We arrived in his country on April 12, 2006. We went to his house and promptly fell asleep from the 2-day trip. The next day, the kids awoke with enthusiasm and high expectations, because he had made so many promises to them on the phone in the previous 6 months. He had promised my son that he would wrestle with him and teach him to play soccer. My son's favorite game was "horsey" - where I would get down on hands and knees, he would climb onto my back, and he would ride his "horsey" around the house, telling me where to go and what to do. Ahmed promised to play horsey with him, and he was too excited about that.
As we were preparing for the trip, Ahmed told me not to bring any clothes for the kids because he had money, and when we arrived, he would buy them all brand new clothes. My daughters were eager to go shopping and get some new clothes, as money had been very tight while he was in jail, and it had been a while since they had gotten any new clothes. He promised my oldest daughter a cell phone of her very own, and he told my middle daughter that he would get her the horse that she had been wanting for so long.

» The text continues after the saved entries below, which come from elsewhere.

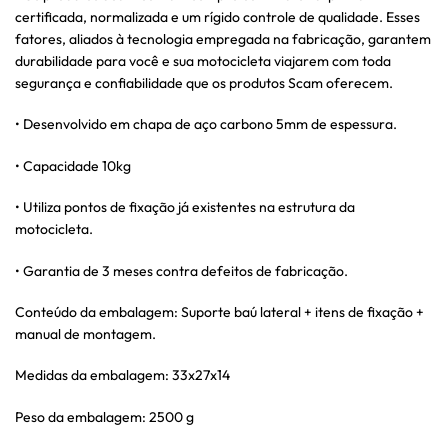
certificada, normalizada e um rígido controle de qualidade. Esses
fatores, aliados à tecnologia empregada na fabricação, garantem
durabilidade para você e sua motocicleta viajarem com toda
segurança e confiabilidade que os produtos Scam oferecem.
• Desenvolvido em chapa de aço carbono 5mm de espessura.
• Capacidade 10kg
• Utiliza pontos de fixação já existentes na estrutura da
motocicleta.
• Garantia de 3 meses contra defeitos de fabricação.
Conteúdo da embalagem: Suporte baú lateral + itens de fixação +
manual de montagem.
Medidas da embalagem: 33x27x14
Peso da embalagem: 2500 g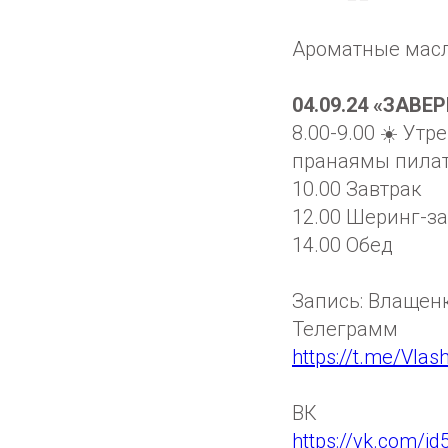
Ароматные масла
04.09.24 «ЗАВ
8.00-9.00 ☀️ Ут
пранаямы пилат
10.00 Завтрак
12.00 Шеринг-за
14.00 Обед
Запись: Влащен
Телеграмм
https://t.me/Vla
ВК
https://vk.com/i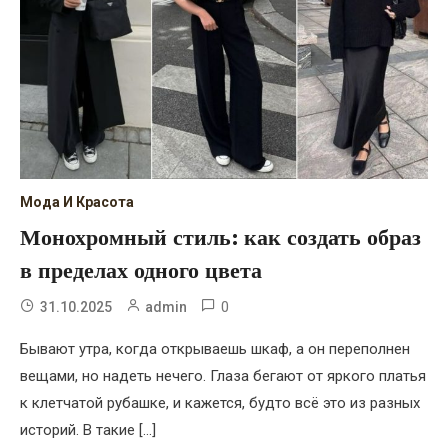
Мода И Красота
Монохромный стиль: как создать образ
в пределах одного цвета
0
31.10.2025
admin
Бывают утра, когда открываешь шкаф, а он переполнен
вещами, но надеть нечего. Глаза бегают от яркого платья
к клетчатой рубашке, и кажется, будто всё это из разных
историй. В такие […]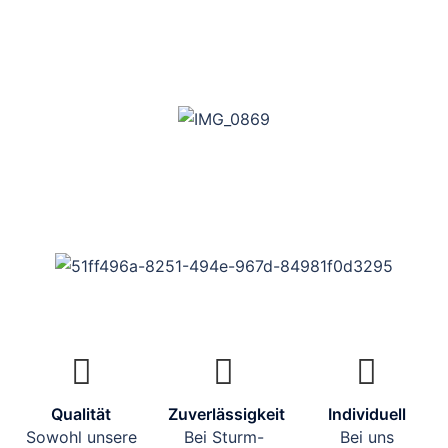
Qualität
Zuverlässigkeit
Individuell
Sowohl unsere
Bei Sturm-
Bei uns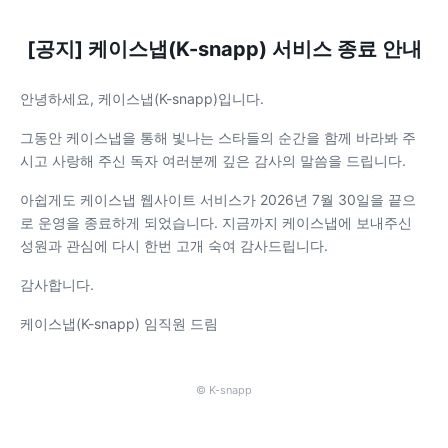
[공지] 케이스냅(K-snapp) 서비스 종료 안내
안녕하세요, 케이스냅(K-snapp)입니다.
그동안 케이스냅을 통해 빛나는 스타들의 순간을 함께 바라봐 주
시고 사랑해 주신 독자 여러분께 깊은 감사의 말씀을 드립니다.
아쉽게도 케이스냅 웹사이트 서비스가 2026년 7월 30일을 끝으
로 운영을 종료하게 되었습니다. 지금까지 케이스냅에 보내주신
성원과 관심에 다시 한번 고개 숙여 감사드립니다.
감사합니다.
케이스냅(K-snapp) 임직원 드림
© K-snapp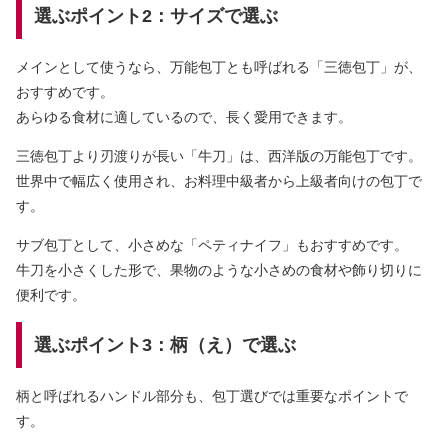
選ぶポイント2：サイズで選ぶ
メインとして使うなら、万能包丁とも呼ばれる「三徳包丁」が、
おすすめです。
あらゆる食材に適しているので、長く愛用できます。
三徳包丁より刃渡りが長い「牛刀」は、西洋版の万能包丁です。
世界中で幅広く使用され、お料理中級者から上級者向けの包丁で
す。
サブ包丁として、小さめな「ペティナイフ」もおすすめです。
牛刀を小さくした形で、果物のような小さめの食材や飾り切りに
便利です。
選ぶポイント3：柄（え）で選ぶ
柄と呼ばれるハンドル部分も、包丁選びでは重要なポイントで
す。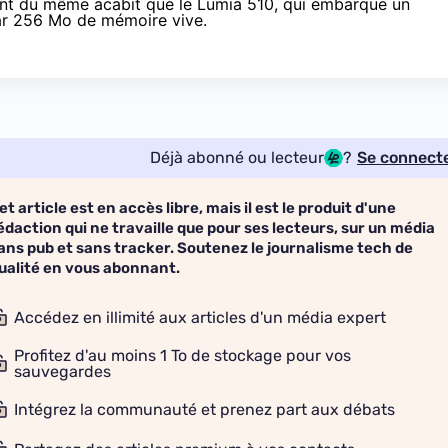
ent du même acabit que le Lumia 510, qui embarque un
ar 256 Mo de mémoire vive.
Déjà abonné ou lecteur
?
Se connect
et article est en accès libre, mais il est le produit d'une
édaction qui ne travaille que pour ses lecteurs, sur un média
ans pub et sans tracker. Soutenez le journalisme tech de
ualité en vous abonnant.
Accédez en illimité aux articles d'un média expert
Profitez d'au moins 1 To de stockage pour vos
sauvegardes
Intégrez la communauté et prenez part aux débats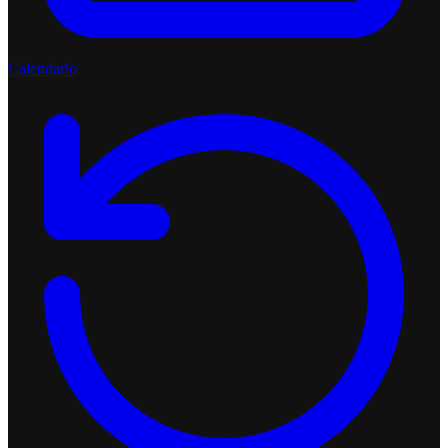
Calendario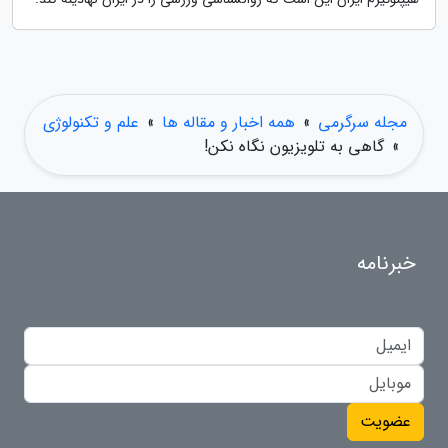
مجله سرگرمی
»
همه اخبار و مقاله ها
»
علم و تکنولوژی
»
گاهی به تلویزیون نگاه نکن!
خبرنامه
عضویت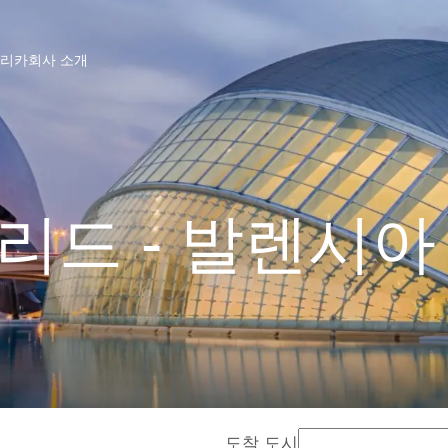
프리카
회사 소개
리드 - 발렌시아
도착 도시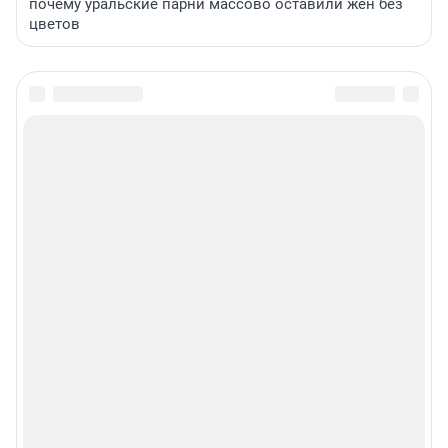
почему уральские парни массово оставили жен без
цветов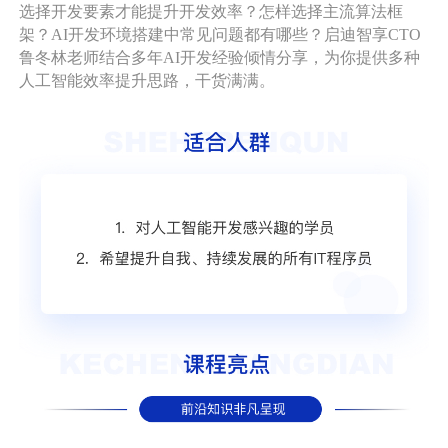
选择开发要素才能提升开发效率？怎样选择主流算法框
架？AI开发环境搭建中常见问题都有哪些？启迪智享CTO
鲁冬林老师结合多年AI开发经验倾情分享，为你提供多种
人工智能效率提升思路，干货满满。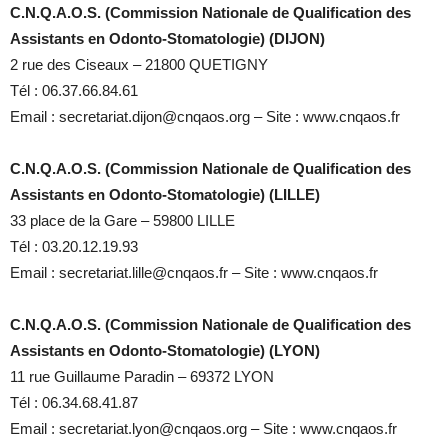
C.N.Q.A.O.S. (Commission Nationale de Qualification des
Assistants en Odonto-Stomatologie) (DIJON)
2 rue des Ciseaux – 21800 QUETIGNY
Tél : 06.37.66.84.61
Email : secretariat.dijon@cnqaos.org – Site : www.cnqaos.fr
C.N.Q.A.O.S. (Commission Nationale de Qualification des
Assistants en Odonto-Stomatologie) (LILLE)
33 place de la Gare – 59800 LILLE
Tél : 03.20.12.19.93
Email : secretariat.lille@cnqaos.fr – Site : www.cnqaos.fr
C.N.Q.A.O.S. (Commission Nationale de Qualification des
Assistants en Odonto-Stomatologie) (LYON)
11 rue Guillaume Paradin – 69372 LYON
Tél : 06.34.68.41.87
Email : secretariat.lyon@cnqaos.org – Site : www.cnqaos.fr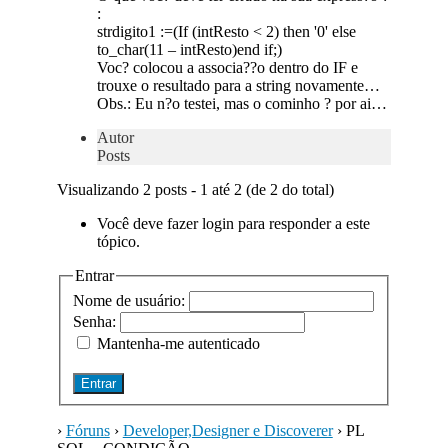
:
strdigito1 :=(If (intResto < 2) then '0' else
to_char(11 – intResto)end if;)
Voc? colocou a associa??o dentro do IF e
trouxe o resultado para a string novamente…
Obs.: Eu n?o testei, mas o cominho ? por ai…
Autor
Posts
Visualizando 2 posts - 1 até 2 (de 2 do total)
Você deve fazer login para responder a este
tópico.
Entrar
Nome de usuário:
Senha:
Mantenha-me autenticado
Entrar
›
Fóruns
›
Developer,Designer e Discoverer
›
PL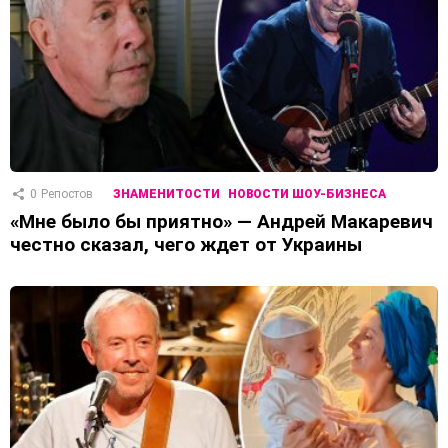
0
Репостов
ЗНАМЕНИТОСТИ
НОВОСТИ ШОУ-БИЗНЕСА
«Мне было бы приятно» — Андрей Макаревич
честно сказал, чего ждет от Украины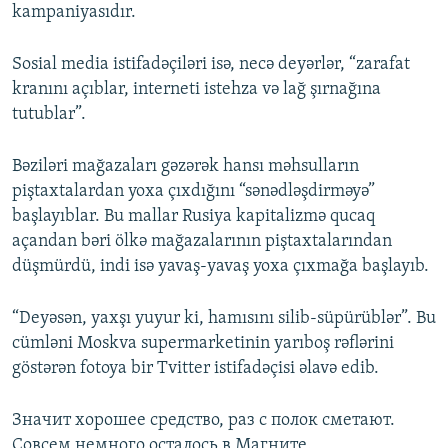
kampaniyasıdır.
Sosial media istifadəçiləri isə, necə deyərlər, “zarafat
kranını açıblar, interneti istehza və lağ şırnağına
tutublar”.
Bəziləri mağazaları gəzərək hansı məhsulların
piştaxtalardan yoxa çıxdığını “sənədləşdirməyə”
başlayıblar. Bu mallar Rusiya kapitalizmə qucaq
açandan bəri ölkə mağazalarının piştaxtalarından
düşmürdü, indi isə yavaş-yavaş yoxa çıxmağa başlayıb.
“Deyəsən, yaxşı yuyur ki, hamısını silib-süpürüblər”. Bu
cümləni Moskva supermarketinin yarıboş rəflərini
göstərən fotoya bir Tvitter istifadəçisi əlavə edib.
Значит хорошее средство, раз с полок сметают.
Совсем немного осталось в Магните.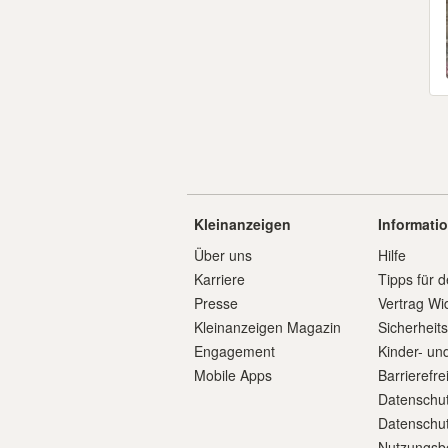
Kleinanzeigen
Informati
Über uns
Hilfe
Karriere
Tipps für d
Presse
Vertrag Wi
Kleinanzeigen Magazin
Sicherheit
Engagement
Kinder- un
Mobile Apps
Barrierefre
Datenschut
Datenschut
Nutzungsb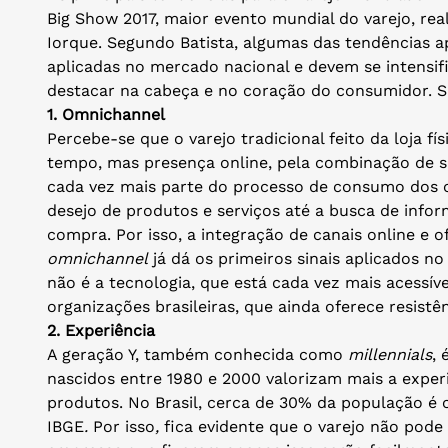
Big Show 2017, maior evento mundial do varejo, real
Iorque. Segundo Batista, algumas das tendências a
aplicadas no mercado nacional e devem se intensif
destacar na cabeça e no coração do consumidor. S
1.
Omnichannel
Percebe-se que o varejo tradicional feito da loja f
tempo, mas presença online, pela combinação de s
cada vez mais parte do processo de consumo dos 
desejo de produtos e serviços até a busca de info
compra. Por isso, a integração de canais online e off
omnichannel
já dá os primeiros sinais aplicados no
não é a tecnologia, que está cada vez mais acessív
organizações brasileiras, que ainda oferece resist
2.
Experiência
A geração Y, também conhecida como
millennials
, 
nascidos entre 1980 e 2000 valorizam mais a experi
produtos. No Brasil, cerca de 30% da população é
IBGE
.
Por isso
,
fica evidente que o varejo não pode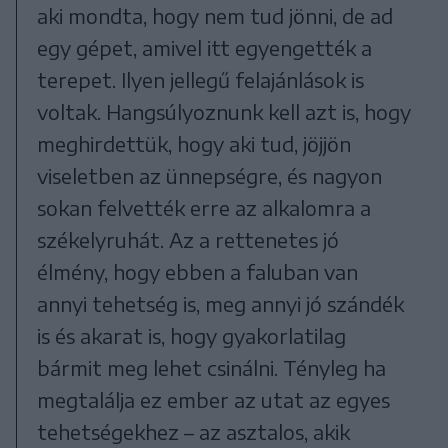
aki mondta, hogy nem tud jönni, de ad
egy gépet, amivel itt egyengették a
terepet. Ilyen jellegű felajánlások is
voltak. Hangsúlyoznunk kell azt is, hogy
meghirdettük, hogy aki tud, jöjjön
viseletben az ünnepségre, és nagyon
sokan felvették erre az alkalomra a
székelyruhát. Az a rettenetes jó
élmény, hogy ebben a faluban van
annyi tehetség is, meg annyi jó szándék
is és akarat is, hogy gyakorlatilag
bármit meg lehet csinálni. Tényleg ha
megtalálja ez ember az utat az egyes
tehetségekhez – az asztalos, akik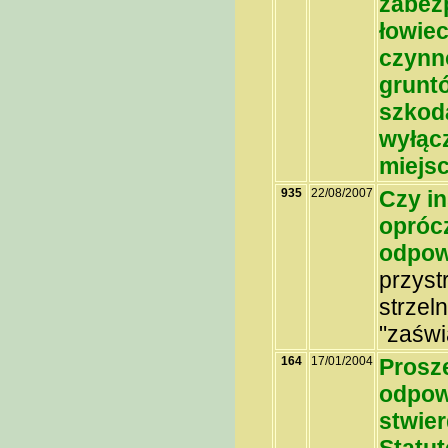
zabez
łowie
czynno
grunt
szkoda
wyłąc
miejsc
935
22/08/2007
Czy in
opróc
odpow
przyst
strzel
"zaświ
164
17/01/2004
Proszę
odpowi
stwier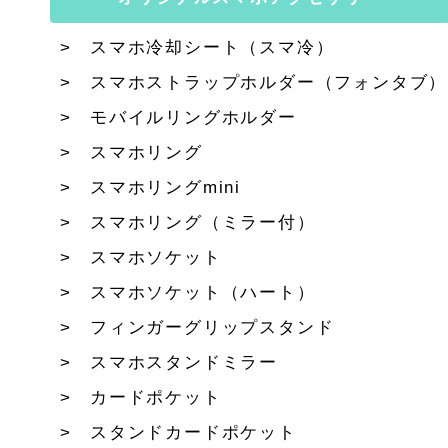
スマホ冷却シート（スマ冷）
スマホストラップホルダー（フォンタブ）
モバイルリングホルダー
スマホリング
スマホリングmini
スマホリング（ミラー付）
スマホソケット
スマホソケット（ハート）
フィンガーグリップスタンド
スマホスタンドミラー
カードポケット
スタンドカードポケット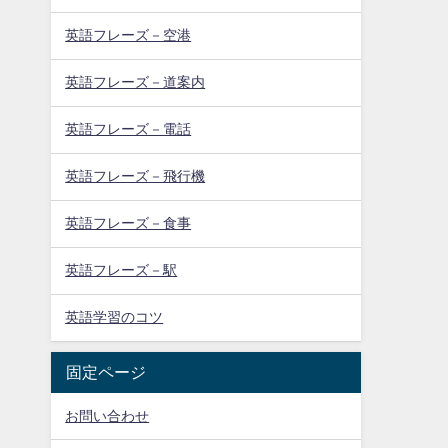
英語フレーズ－空港
英語フレーズ－道案内
英語フレーズ－電話
英語フレーズ－飛行機
英語フレーズ－食事
英語フレーズ－駅
英語学習のコツ
固定ページ
お問い合わせ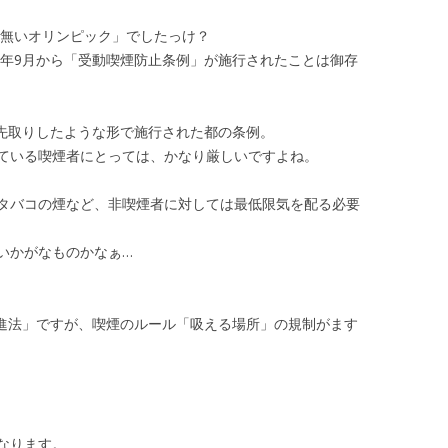
の無いオリンピック」でしたっけ？
9年9月から「受動喫煙防止条例」が施行されたことは御存
を先取りしたような形で施行された都の条例。
ている喫煙者にとっては、かなり厳しいですよね。
タバコの煙など、非喫煙者に対しては最低限気を配る必要
いかがなものかなぁ…
増進法」ですが、喫煙のルール「吸える場所」の規制がます
なります。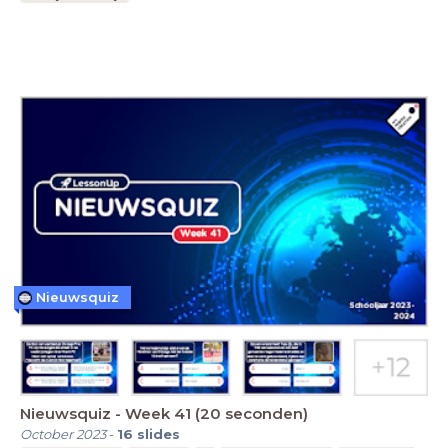
Nieuwsquiz
Nieuwsquiz - Week 41 (20 seconden)
October 2023
-
16
slides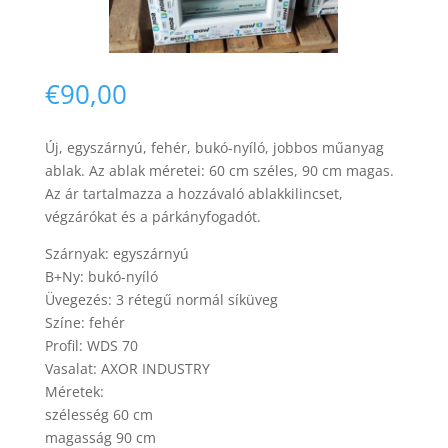
€
90,00
Új, egyszárnyú, fehér, bukó-nyíló, jobbos műanyag
Necessary
ablak. Az ablak méretei: 60 cm széles, 90 cm magas.
These
Az ár tartalmazza a hozzávaló ablakkilincset,
cookies are
végzárókat és a párkányfogadót.
not
optional.
Szárnyak: egyszárnyú
They are
needed for
B+Ny: bukó-nyíló
the website
Üvegezés: 3 rétegű normál síküveg
to function.
Színe: fehér
Profil: WDS 70
Vasalat: AXOR INDUSTRY
Statistics
Méretek:
In order for
szélesség 60 cm
us to
magasság 90 cm
improve the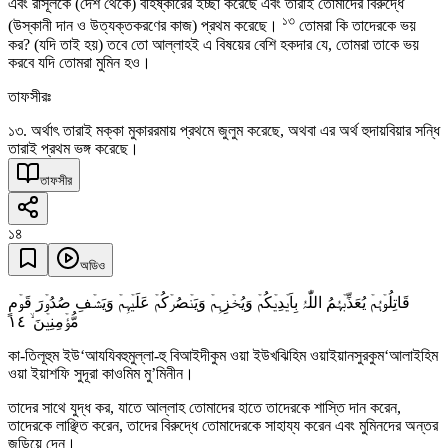
এবং রাসূলকে (দেশ থেকে) বহিষ্কারের ইচ্ছা করেছে এবং তারাই তোমাদের বিরুদ্ধে
১৩
(উস্কানী দান ও উত্যক্তকরণের কাজ) প্রথম করেছে।
তোমরা কি তাদেরকে ভয়
কর? (যদি তাই হয়) তবে তো আল্লাহই এ বিষয়ের বেশি হকদার যে, তোমরা তাকে ভয়
করবে যদি তোমরা মুমিন হও।
তাফসীরঃ
১৩. অর্থাৎ তারাই মক্কা মুকাররমায় প্রথমে জুলুম করেছে, অথবা এর অর্থ হুদায়বিয়ার সন্ধি
তারাই প্রথম ভঙ্গ করেছে।
তাফসীর
১৪
অডিও
قَاتِلُوۡہُمۡ یُعَذِّبۡہُمُ اللّٰہُ بِاَیۡدِیۡکُمۡ وَیُخۡزِہِمۡ وَیَنۡصُرۡکُمۡ عَلَیۡہِمۡ وَیَشۡفِ صُدُوۡرَ قَوۡمٍ
١٤
مُّؤۡمِنِیۡنَ ۙ
কা-তিলূহুম ইউ‘আযযিবহুমুল্লা-হু বিআইদীকুম ওয়া ইউখঝিহিম ওয়াইয়ানসুরকুম‘আলাইহিম
ওয়া ইয়াশফি সুদূরা কাওমিম মু’মিনীন।
তাদের সাথে যুদ্ধ কর, যাতে আল্লাহ তোমাদের হাতে তাদেরকে শাস্তি দান করেন,
তাদেরকে লাঞ্ছিত করেন, তাদের বিরুদ্ধে তোমাদেরকে সাহায্য করেন এবং মুমিনদের অন্তর
জুড়িয়ে দেন।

Enthusiasm soon turned to tears, however, all in the first day after our arrival. After the kids woke up on that first day and ate breakfast, they ran to Ahmed and wanted to play with him. He was sitting on his bed reading his Arabic newspaper, and he didn't want to be bothered. When they persisted in seeking his attention, he threw his newspaper across the room, grabbed my little 5-year-old boy and threw him off the bed and screamed, "Get away from me! I don't play anymore! Go away!".
I had always given attention to my children whenever they needed it, so they, of course, didn't understand that Ahmed wasn't joking. So, they persisted. They climbed back up on the bed and again asked to go play with him, asked for him to tickle them, and asked to go outside with him. Now he was enraged, because they didn't listen and go away immediately as he had instructed. He got more violent, and he hit each and every one of them and pushed them out of the room and shut the door.
They were stunned and hurt. They all cried. I yelled at him, asking him how he could treat them like that after not having seen them for FOUR YEARS! He could care less, however, and started blaming me for raising "his" children to be so disrespctful. He told me "Here, children listen to adults the first time, without ever talking back or saying a word. Children are not allowed to speak to adults, other than when asked a question or spoken to. You've made my children bad. No child should ever have to be told twice to go away".
He had missed the point. It wasn't about whether they know how listen to adults, it was about the fact that they wanted to be near him, and he responded with cruelness and violence. Their feelings didn't matter at all to him. The worst part was that he hit them. He had said on the phone for the previous 6 months, that he was a "changed man" and that he would not hit anymore. And now here we were - in his country, on the first day, and he hit them. I was irate. I knew immediately that I had made the wrong choice, and that I should not have brought them to his country to see him.